Zimbabwean President Robert Mugabe has threatened to boycott the upcoming EU-Africa summit if his wife is denied a visa.
Allegations have emerged that Zimbabwean President Mugabe deliberately caused flooding in Tokwe-Mukosi Reuters

President Robert Mugabe has been accused of deliberately causing a flood in Tokwe-Mukorsi in southeast Zimbabwe in February, in order to serve his government's energy business interests in the area.

Human Rights Watch have alleged that the flood, which led to the mass evacuation of around 3,000 families, was artificially created to commandeer cheap labour for a sugar cane and ethanol project.

Last February, the Zimbabwe state media reported that the dramatic rise in flood waters had been caused by the partial collapse of a dam wall in Masvingo province, caused by torrential rain.

The flood was called a "natural disaster" by Mugabe and in an operation conducted partly by the Zimbabwean military, around 20,000 people were resettled in a transit camp 80 miles away in Nuanetsi Ranch, home to sugarcane fields that feed a large ethanol production facility.

Jointly owned by Mugabe's party, Zimbabwe African National Union - Patriotic Front, the sugarcane and ethanol project is also co-owned by Billy Rautenbach, a Zimbabwean businessman with the nickname "Africa's Napoleon".

Shortly after the evaculation, the families were informed they would be employed at the facility, and advised that distribution of their donated food was contingent in their work.

Yet in interviews conducted by Human Rights Watch with three senior employees of the Italian firm constructing the dam, Salini Impregilo, it is suggested that the dam wall was never damaged.

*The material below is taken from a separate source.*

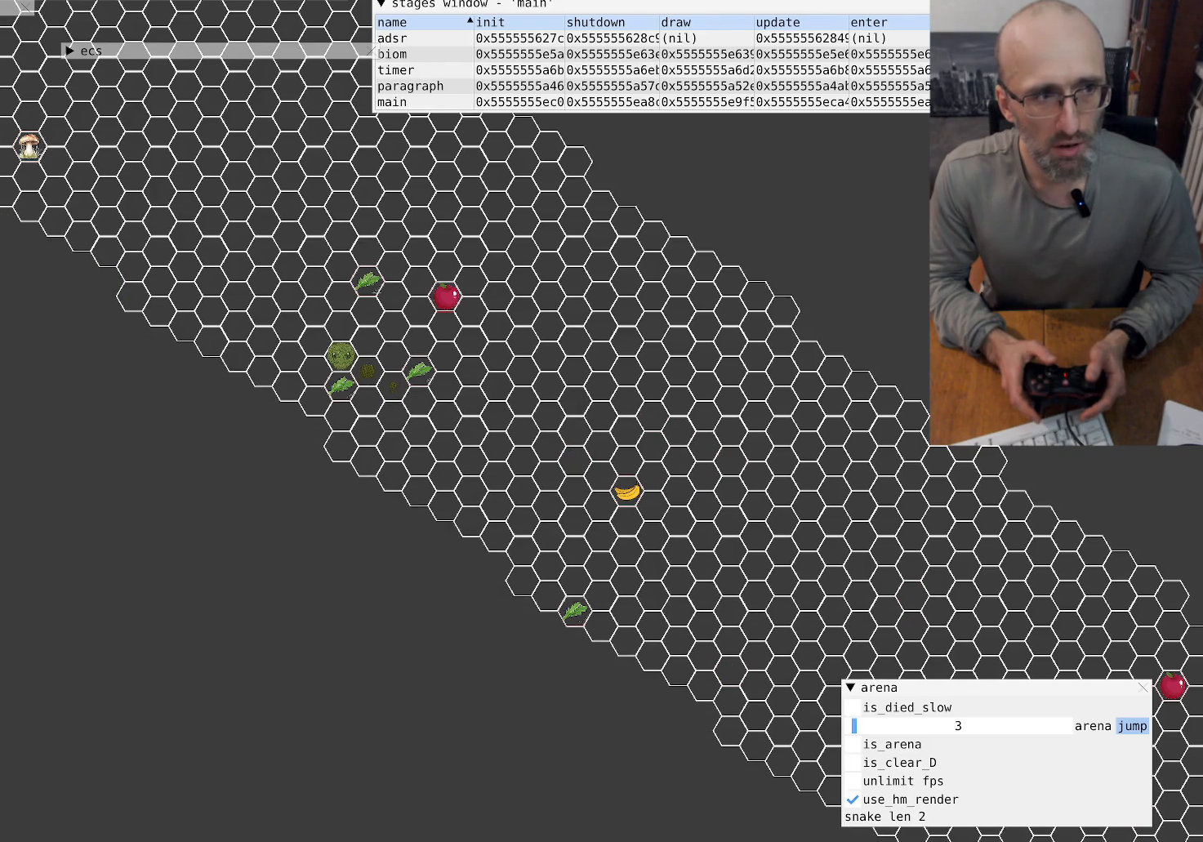
{"buttons": [], "left_stick": "up-right", "right_stick": "center", "events": [[500, "left_stick", "up-right"]]}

Instead, as reported by Christian Science Monitor, it is alleged that the flood was created by closing the sluice gates of the dam, which covers an area where two rivers merge, which led to high waters backing up and flooding out.

"What the media reported – that the dam wall collapsed leading to floods – is false information," said one of the senior Salini officers, all three of whom requested anonymity.

"The dam wall did not collapse and was never in danger of collapsing. With sluice gates and spillways open, it would have taken at least five years for the dam to fill up to capacity, but in this case they were deliberately closed because villagers in Tokwe-Mukorsi had resisted relocation."

Tiseke Kasambala, director of Southern Africa for Human Rights Watch, said: "These 3,000 families have been displaced under questionable circumstances and dumped in a place where their only alternative is to be cheap labour for Zimbabwe's ruling party."

The allegations were denied by local Zimbabwean officials and members of Zanu-PF, who won the reelection last July in a highly contested vote.

This week, Kudakwashe Bhasikiti, the provincial affairs minister for Masvingo province, banned five journalists from visiting the camp and surrounding area and charged them with bias.

"That is the most mischievous and ridiculous comment you can get from Human Rights Watch," Mr Bhasikiti said. "Flooding is not only experienced in Zimbabwe but even in the UK, Canada."